Task item »
Output the line containing "Gameplay with a" and all subsequent lines of the listing below, copied exactly, with no other lines.

Available data »
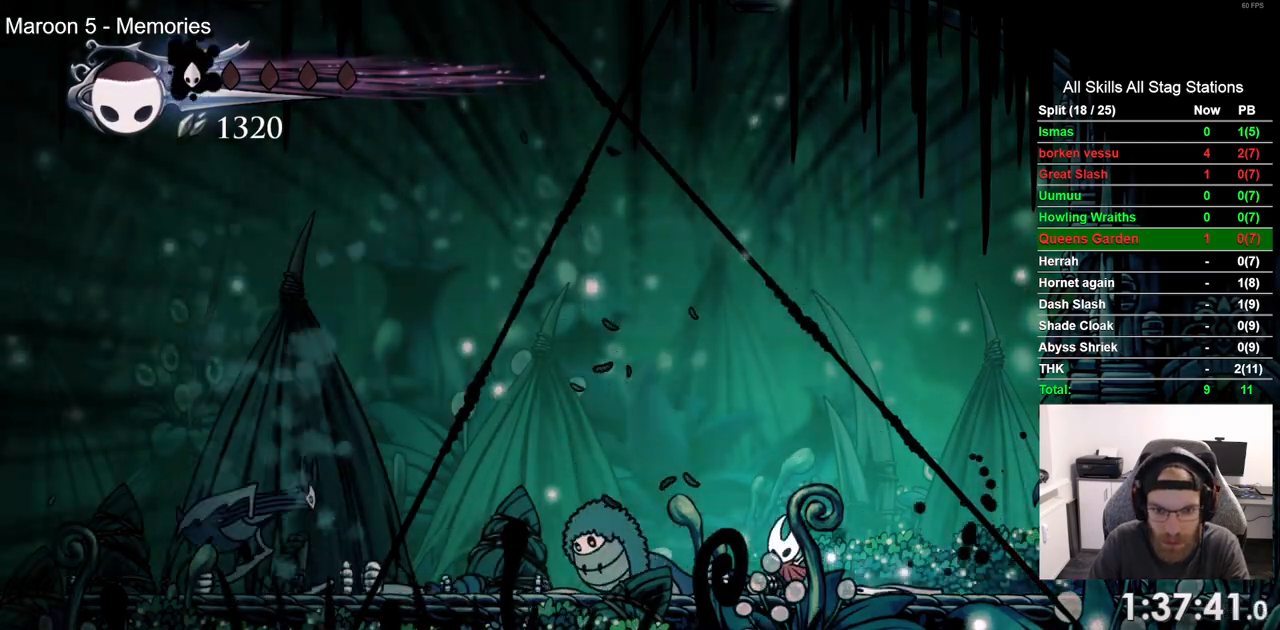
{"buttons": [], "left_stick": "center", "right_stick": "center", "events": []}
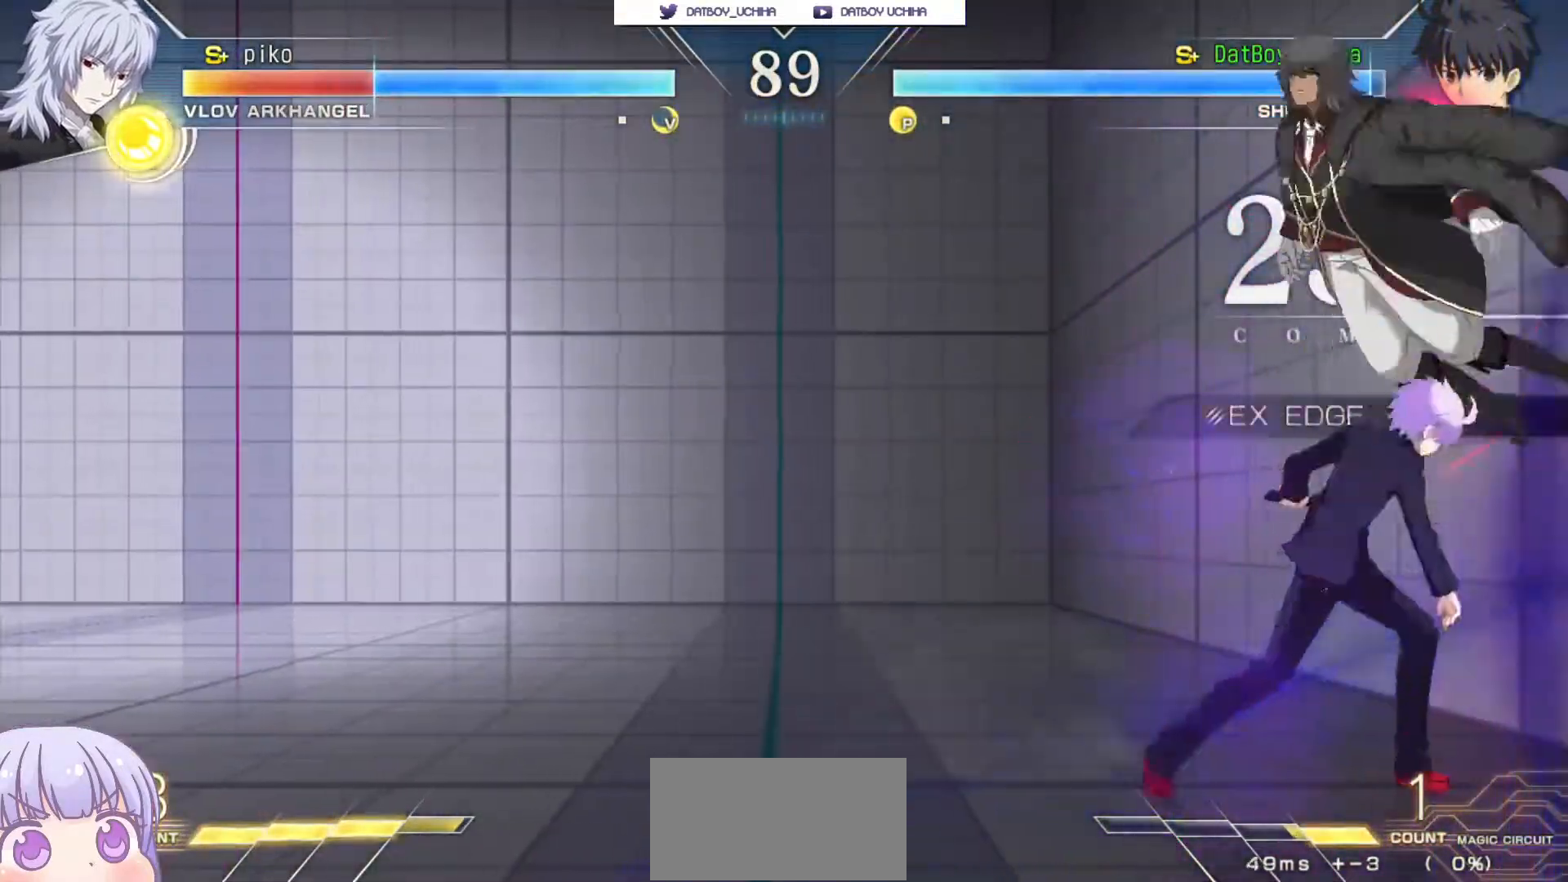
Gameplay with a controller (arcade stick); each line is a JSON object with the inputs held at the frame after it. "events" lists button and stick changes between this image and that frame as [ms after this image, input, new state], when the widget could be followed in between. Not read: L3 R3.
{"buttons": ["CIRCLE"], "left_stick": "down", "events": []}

Written solution »
Gameplay with a controller (arcade stick); each line is a JSON object with the inputs held at the frame after it. "events" lists button and stick changes between this image and that frame as [ms after this image, input, new state], when the widget could be followed in between. Not read: L3 R3.
{"buttons": ["CIRCLE"], "left_stick": "down", "events": []}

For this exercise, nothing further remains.